▶ 选读原文:

ElasticSearch使用elasticsearchTemplate聚合查询
这两天正好做个需求,需要用到聚合查询。前几篇文章只是简单的提到过,并没有真正的运用到实际产出中,本篇结合实际代码,专项学习ES的聚合查询。1、业务背景有一张地址索引表:hisAddress与formatAddress是一对多的关系。当一条地址进来查找hisAddress,然后对formatAddress做聚合,再根据count筛选聚合中的数据。类似以下SQL:select hisAd......
·
这两天正好做个需求,需要用到聚合查询。前几篇文章只是简单的提到过,并没有真正的运用到实际产出中,本篇结合实际代码,专项学习ES的聚合查询。
1、业务背景
有一张地址索引表:
hisAddress与formatAddress是一对多的关系。
当一条地址进来查找hisAddress,然后对formatAddress做聚合,再根据count筛选聚合中的数据。
类似以下SQL:
select hisAddress,formatAddress,count(*) from addressIndex
where hisAddress = "上海市静安区静安路100号静安寺"
group by formatAddress having count(*) > 10
当然逻辑比这个稍稍复杂,需要使用嵌套聚合筛选数据。
流程如下:
2、elasticsearch的query
{
"size":0,
"query":{
"bool":{
"filter":{
"term":{
"hisAddress":"上海市上海市静安区静安路100号静安寺"
}
}
}
},
"aggs":{
"format_address":{
"terms":{
"field":"formatAddress"
},
"aggs":{
"sign_org":{
"terms":{
"field":"signOrgCode"
}
},
"having":{
"bucket_selector":{
"buckets_path":{
"formatCount":"_count"
},
"script":{
"inline": " formatCount>10"
}
}
},
"stats_sign_bulk":{
"stats_bucket":{
"buckets_path":"sign_org > _count"

▶ 练习任务:
1 - 从ES聚合查询原文中摘录从“ElasticSearch使用elasticsearchTemplate聚合查询”到“ct hisAd......”的部分。
2 - 根据ES聚合查询原文回答下列问题。
(a) hisAddress与formatAddress是什么关系?
(b) 示例SQL的having条件要求count(*)大于多少?
(c) 查询语句中,sign_org聚合按哪个字段进行terms聚合?
3 - 接着ES聚合查询原文的最后一行往下写。

▶ 练习数据:

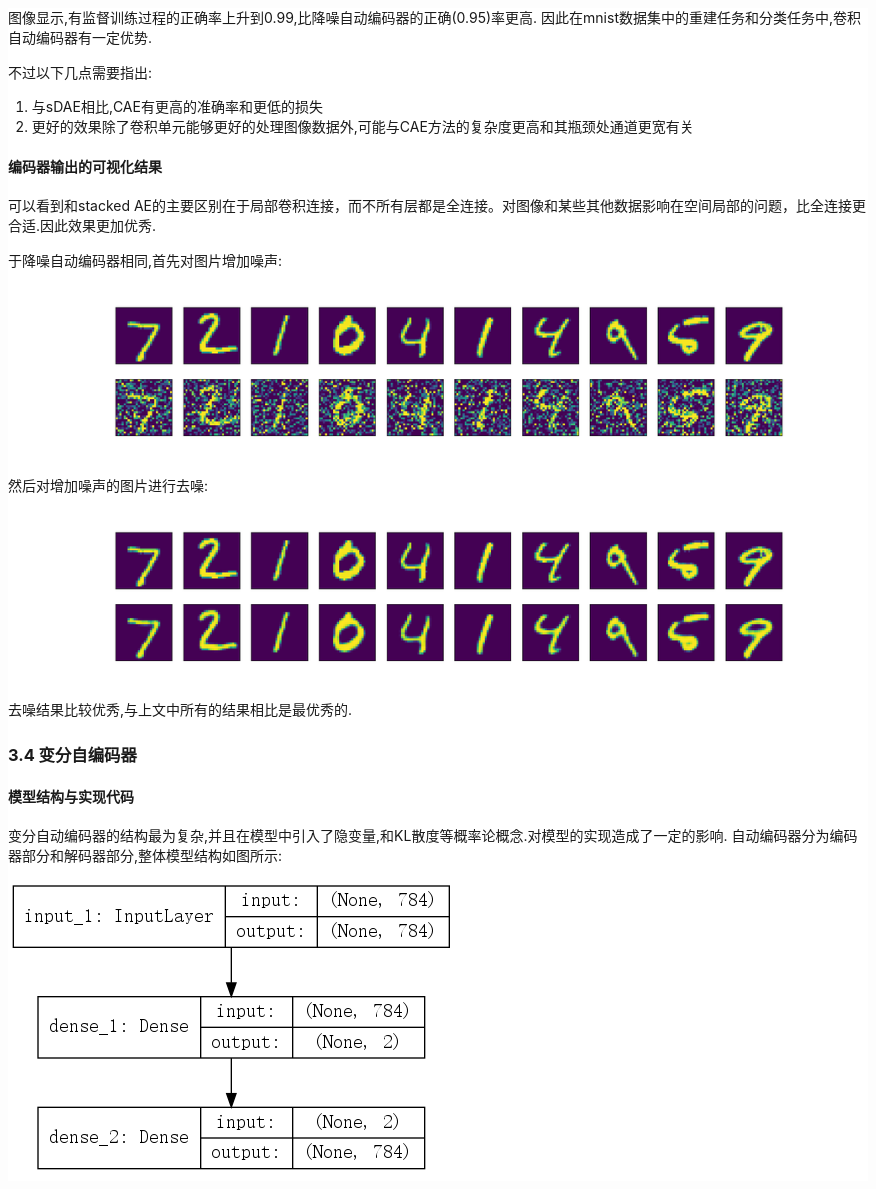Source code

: 图像显示,有监督训练过程的正确率上升到0.99,比降噪自动编码器的正确(0.95)率更高.
因此在mnist数据集中的重建任务和分类任务中,卷积自动编码器有一定优势.

不过以下几点需要指出:

1. 与sDAE相比,CAE有更高的准确率和更低的损失
2. 更好的效果除了卷积单元能够更好的处理图像数据外,可能与CAE方法的复杂度更高和其瓶颈处通道更宽有关

#### 编码器输出的可视化结果


可以看到和stacked AE的主要区别在于局部卷积连接，而不所有层都是全连接。对图像和某些其他数据影响在空间局部的问题，比全连接更合适.因此效果更加优秀.

于降噪自动编码器相同,首先对图片增加噪声:

![添加噪声的效果](编码器.assets/showImageaddNoise.png )

然后对增加噪声的图片进行去噪:

![编码器输出的可视化结果](编码器.assets/showImagewithout_sl.png )

去噪结果比较优秀,与上文中所有的结果相比是最优秀的.

### 3.4 变分自编码器

#### 模型结构与实现代码


变分自动编码器的结构最为复杂,并且在模型中引入了隐变量,和KL散度等概率论概念.对模型的实现造成了一定的影响.
自动编码器分为编码器部分和解码器部分,整体模型结构如图所示:

![变分自编码器总体结构](编码器.assets/Model_autoencoder.png )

▶ 参考答案:
1 -
ElasticSearch使用elasticsearchTemplate聚合查询
这两天正好做个需求,需要用到聚合查询。前几篇文章只是简单的提到过,并没有真正的运用到实际产出中,本篇结合实际代码,专项学习ES的聚合查询。1、业务背景有一张地址索引表:hisAddress与formatAddress是一对多的关系。当一条地址进来查找hisAddress,然后对formatAddress做聚合,再根据count筛选聚合中的数据。类似以下SQL:select hisAd......

2 -
(a) 一对多的关系。
(b) 大于10。
(c) signOrgCode。

3 -
}
}
}
}
}
}
返回结果:
{
"took": 19,
"timed_out": false,
"_shards": {
"total": 6,
"successful": 6,
"failed": 0
},
"hits": {
"total": 67,
"max_score": 0,
"hits": []
},
"aggregations": {
"format_address": {
"doc_count_error_upper_bound": 0,
"sum_other_doc_count": 0,
"buckets": [
{
"key": "上海市上海市静安区静安寺",
"doc_count": 21,
"sign_org": {
"doc_count_error_upper_bound": 0,
"sum_other_doc_count": 0,
"buckets": [
{
"key": "022795",
"doc_count": 21
}
]
},
"stats_sign_bulk": {
"count": 1,
"min": 21,
"max": 21,
"avg": 21,
"sum": 21
}
},
{
"key": "上海市上海市静安区静安路100号",
"doc_count": 21,
"sign_org": {
"doc_count_error_upper_bound": 0,
"sum_other_doc_count": 0,
"buckets": [
{
"key": "022795",
"doc_count": 21
}
]
},
"stats_sign_bulk": {
"count": 1,
"min": 21,
"max": 21,
"avg": 21,
"sum": 21
}
},
{
"key": "上海市上海市静安区肯德基",
"doc_count": 16,
"sign_org": {
"doc_count_error_upper_bound": 0,
"sum_other_doc_count": 0,
"buckets": [
{
"key": "01111",
"doc_count": 16
}
]
},
"stats_sign_bulk": {
"count": 1,
"min": 16,
"max": 16,
"avg": 16,
"sum": 16
}
}
]
}
}
}
3、elasticsearchTemplate的实现
String hisAddress = "上海市上海市静安区静安路100号静安寺";
List<HistoryIndexDocument> prepareList = new ArrayList<HistoryIndexDocument>();
Map<String,String> bucketMap = new HashMap<String, String>();
bucketMap.put("formatCount", "_count");
// 根据全量地址和寄派类型查询数据(此处使用filter过滤,它能缓存数据且不参与计算分值,比query速度快)
QueryBuilder queryBuilder = QueryBuilders
.boolQuery()
.filter(QueryBuilders.termQuery("hisAddress", entity.getHisAddress()))
.filter(QueryBuilders.termQuery("rangeType", entity.getRangeType()));
// 结构化地址聚合桶
TermsBuilder format_address_aggs = AggregationBuilders.terms("format_address_aggs").field("formatAddress");
// 签收网点聚合桶
TermsBuilder sign_org_aggs = AggregationBuilders.terms("sign_org_aggs").field("signOrgCode");
// 管道聚合,类似having count(*) > 10
BucketSelectorBuilder bucketSelectorBuilder = PipelineAggregatorBuilders
.having("having")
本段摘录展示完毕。